In Pakistan, Jinnah is venerated because his struggles on behalf of the Muslims of India resulted in the establishment of the country. But Jinnah’s true claim to greatness as an Asian leader is more universal: he sought to protect the rights of minorities through constitutional law.
Jinnah was a secular, Westernized, British-trained barrister; himself a Muslim, he married a Parsi, spoke mainly in English and wore European clothes. In 1920, he left Mahatma Gandhi’s Indian National Congress, of which he had been a member for two decades, not because of his own faith but because he believed Gandhi’s use of Hindu symbolism would encourage religious zealotry in politics.
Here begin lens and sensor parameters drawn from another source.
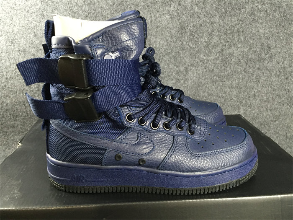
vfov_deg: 48.2
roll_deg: -0.7
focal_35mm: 29
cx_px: 146
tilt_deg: -20.7
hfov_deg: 61.7
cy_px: 110
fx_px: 245
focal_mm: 4.15
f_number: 2.2
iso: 200
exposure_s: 1/33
As Asia emerged from colonization, among the most vexing problems facing the continent’s nascent nation states was that of their large minority populations. Jinnah’s preferred solution was a legal one: constitutional measures ranging from electoral safeguards to guaranteed representation in state institutions. It was only when his attempts to achieve these measures failed that he began to campaign for a separate state for the Muslims of the subcontinent.
Six decades later, Pakistan has drifted far from Jinnah’s vision of a secular democracy. President Pervez Musharraf, who invokes Jinnah’s values in speeches, has little patience for democracy. The religious opposition parties reject as un-Pakistani the concept of secularism. And the inhabitants of smaller provinces like Baluchistan find themselves lacking the protection for minorities that Jinnah made his life’s mission. If one believes in the rule of law, mistrusts religious zealotry and opposes tyrannies constructed in the name of majorities, one should find it easy to see oneself in Jinnah and to empathize with his struggle. Much of Asia could learn from his example, none more so than those of us who belong to the state he founded.